Przykre widoki dookoła
W trakcie spotkania Polska - Rumunia na trybunach pojawiło się 1785 kibiców. Na meczu "biało-czerwonych" z Katarem fanów było jeszcze mniej. Mówi się o liczbie... 896 osób.
Bartosz Kurek zwrócił na to uwagę. To powód słabej frekwencji
Na "X" aż roi się zdjęć z Araneta Coliseum, gdzie większa część miejsc jest pusta. Bartosz Kurek po pierwszym spotkaniu z Rumunią zdradził, jaki jest powód tak słabej frekwencji.
- Widywałem turnieje w różnych krajach, gdzie było naprawdę pusto i było słychać tylko uderzenia piłki i pokrzykiwania kolegów z boiska. Trochę kibiców przyszło, ale słyszałem, że jest problem z cenami biletów. Jeśli to jest prawda, to mam nadzieję, że się to zmieni - tłumaczył Kurek.

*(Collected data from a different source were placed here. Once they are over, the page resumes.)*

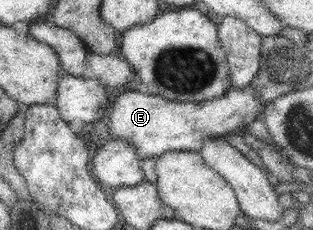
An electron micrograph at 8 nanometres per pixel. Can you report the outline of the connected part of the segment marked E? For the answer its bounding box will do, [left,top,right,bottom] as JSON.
[104,86,265,159]

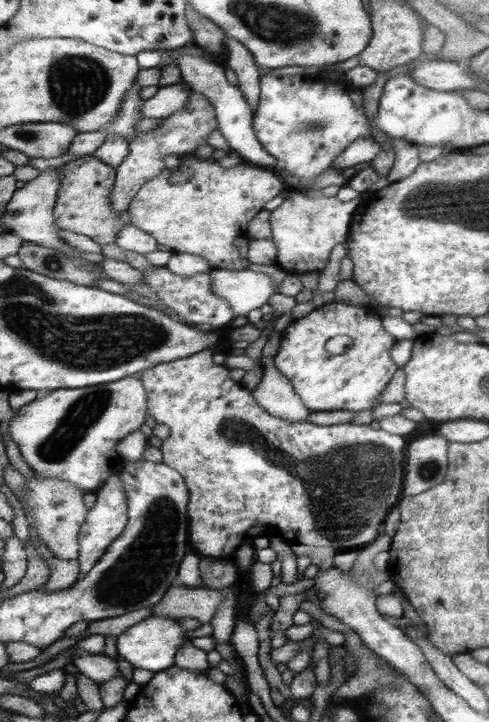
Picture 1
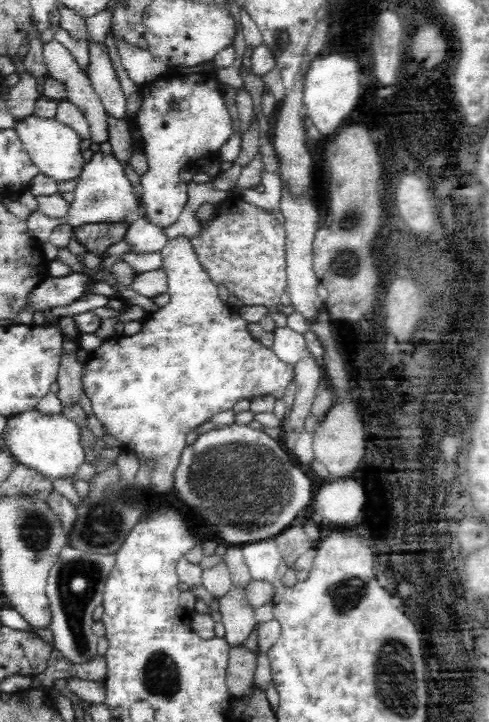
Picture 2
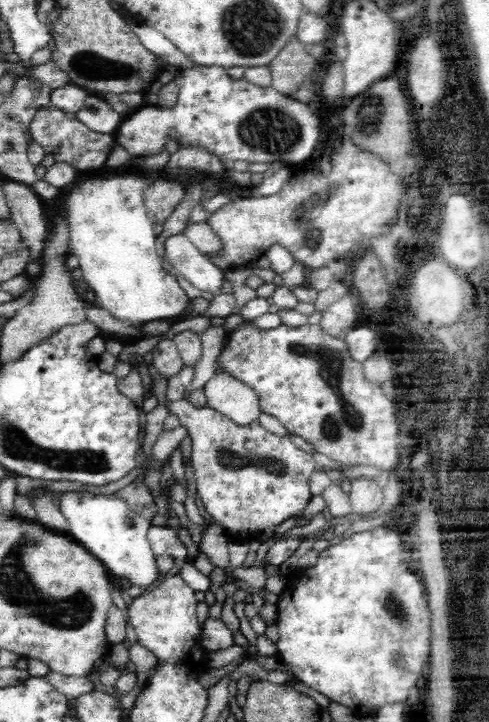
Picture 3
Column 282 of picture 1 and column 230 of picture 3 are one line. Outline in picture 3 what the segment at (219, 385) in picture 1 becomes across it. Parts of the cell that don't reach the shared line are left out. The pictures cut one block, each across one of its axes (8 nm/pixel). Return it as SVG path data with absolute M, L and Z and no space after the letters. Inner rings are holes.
M187 399L166 402L166 408L170 414L176 414L180 424L187 428L192 443L191 465L194 467L197 495L206 512L225 530L228 538L249 543L259 538L266 528L278 526L306 508L312 497L310 477L318 464L311 454L296 448L289 437L268 432L259 419L248 426L238 426L220 411L208 406L194 407Z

Filipińska federacja ogłosiła, że bilety będą 30% taniej, a wykorzystano do tego... urodziny prezydenta Filipin. W oficjalnym komunikacie zostało przekazane, że to właśnie z tej okazji wejdzie w życie specjalna zniżka, ponieważ Ferdinand Marcos Jr. jest wielkim fanem sportu.
Mimo obniżki cen, widownia się nie zwiększyła, a to może być problem, o którym napisała na "X" - Ola Chmielowska z portalu "Strefa Siatkówki".
- Szału na trybunach jak nie było, tak nie ma. Ale w sumie może być to też wina godziny. My jeździmy kolejką, a ostatnia odjeżdża około 22:30 - można przeczytać.
Polscy siatkarze w ostatnim meczu fazy grupowej zagrają z Holandią o pierwsze miejsce w grupie. Spotkanie zaplanowane jest na 17 września o godzinie 12:00 czasu polskiego.